=== Section Start ===

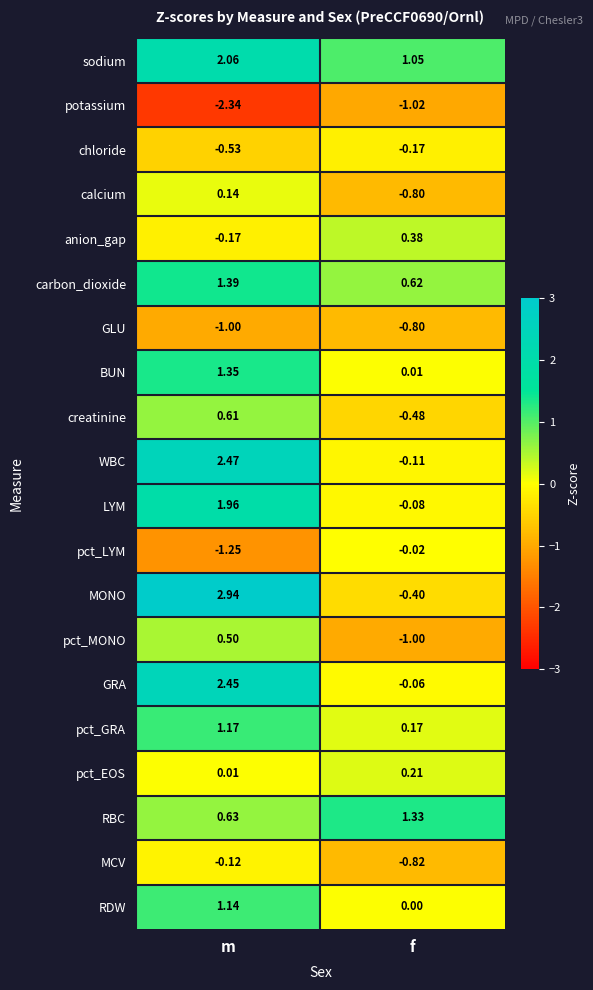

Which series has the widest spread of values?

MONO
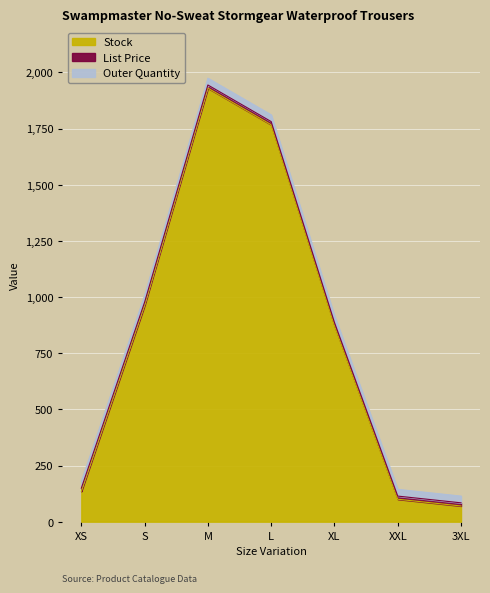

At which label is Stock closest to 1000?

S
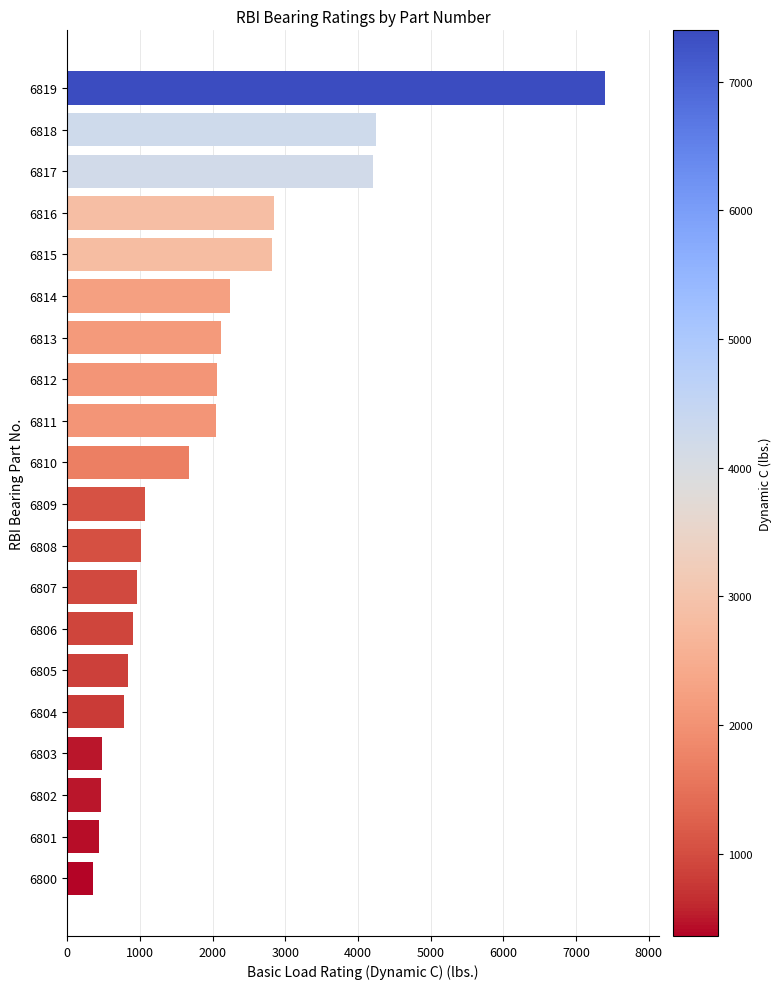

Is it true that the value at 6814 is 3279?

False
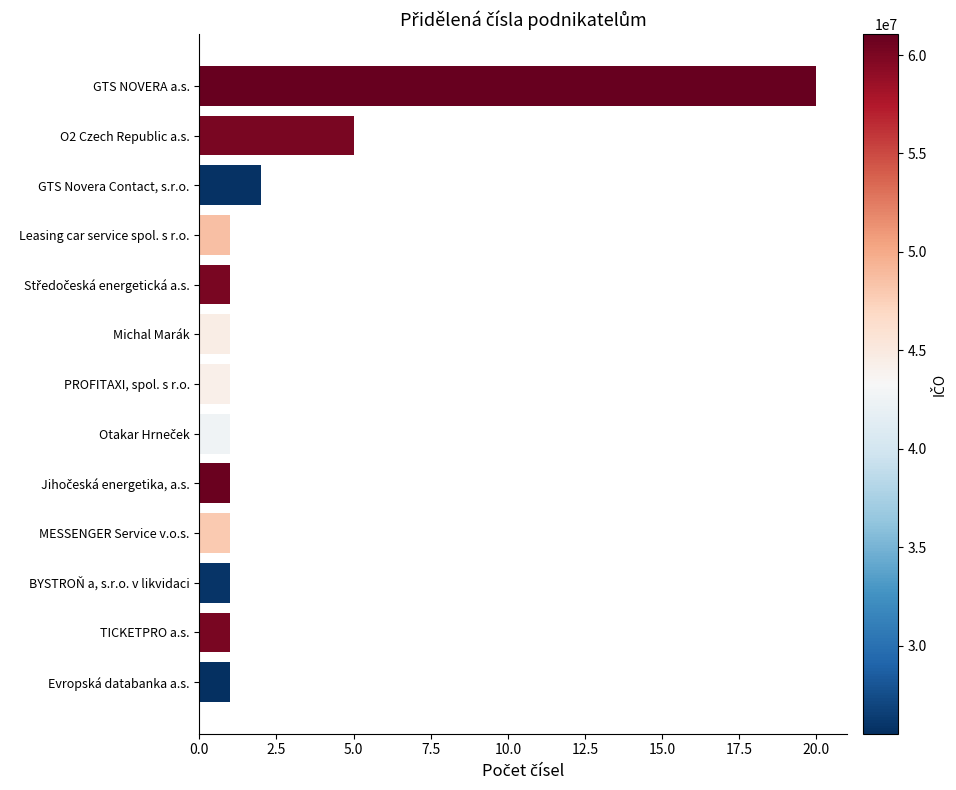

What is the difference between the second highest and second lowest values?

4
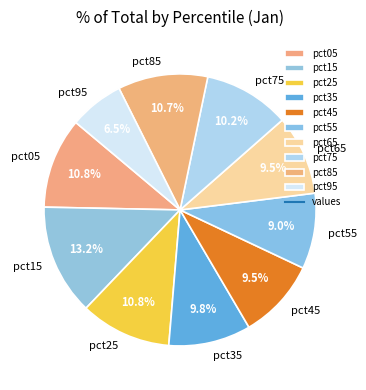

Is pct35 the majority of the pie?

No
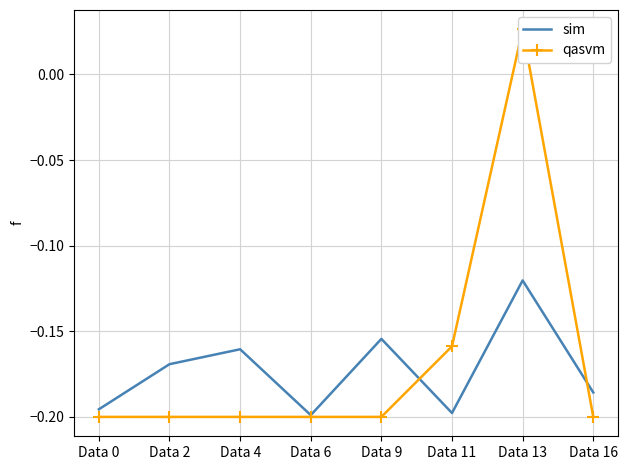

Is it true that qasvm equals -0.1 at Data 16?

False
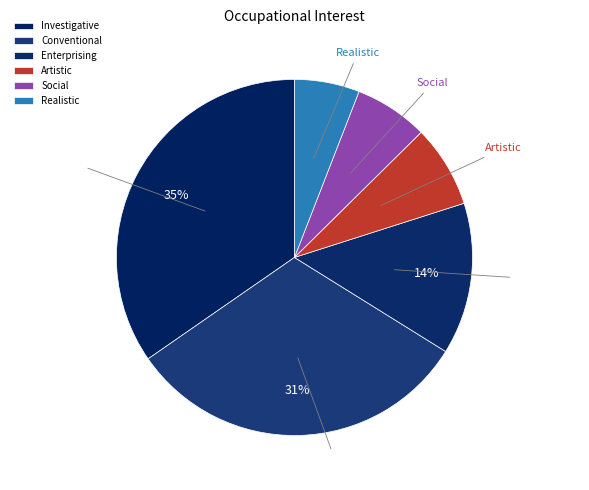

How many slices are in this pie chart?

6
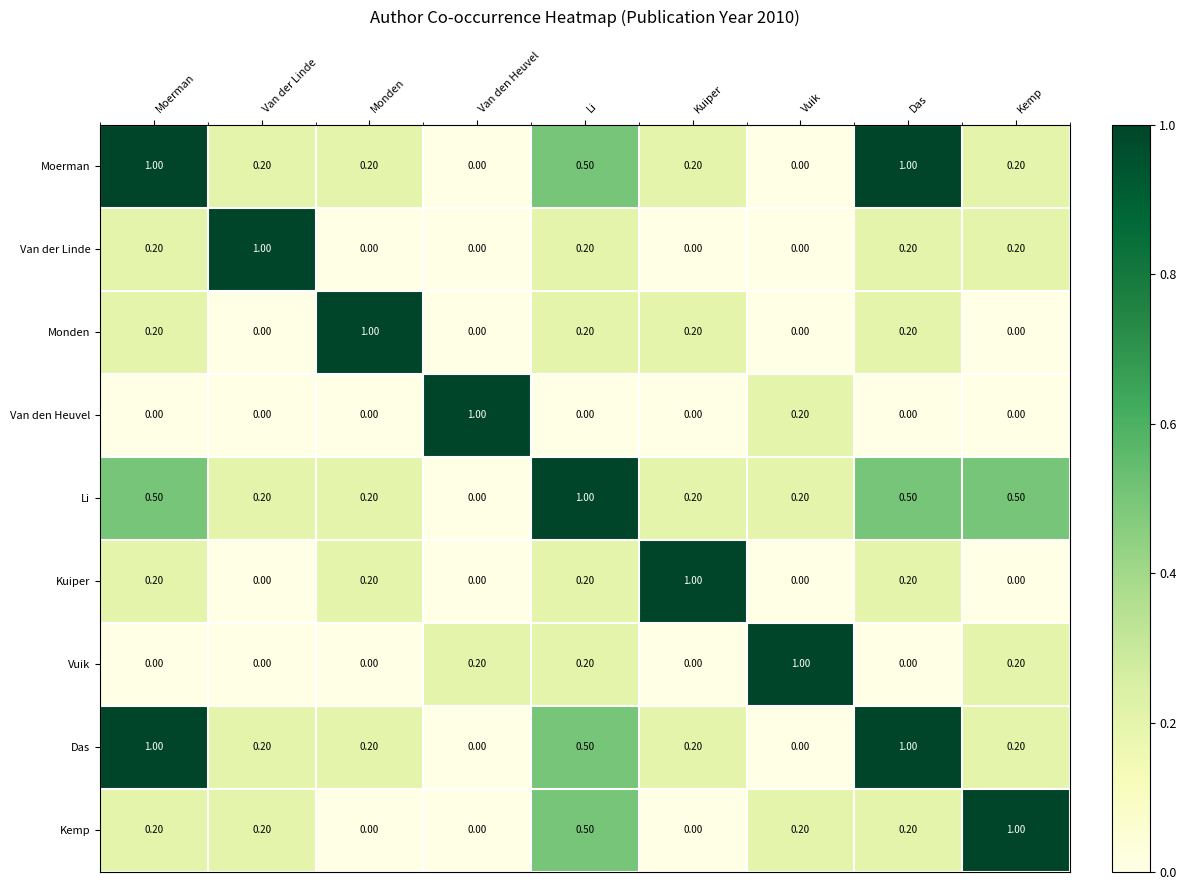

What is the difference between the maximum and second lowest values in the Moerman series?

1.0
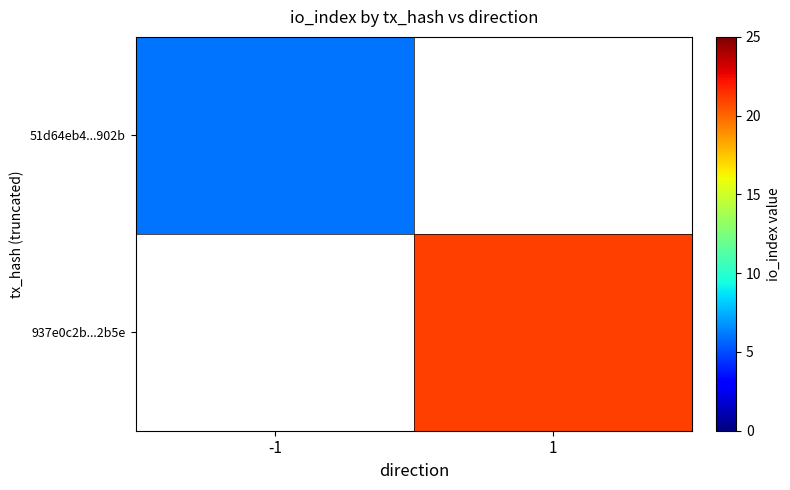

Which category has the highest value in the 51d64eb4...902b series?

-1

=== Section End ===

**WHAT YOU SHOULD DO**
How many lines in the records above contain the word "lowest"? Reply with the number only.

**WORKED SOLUTION**
2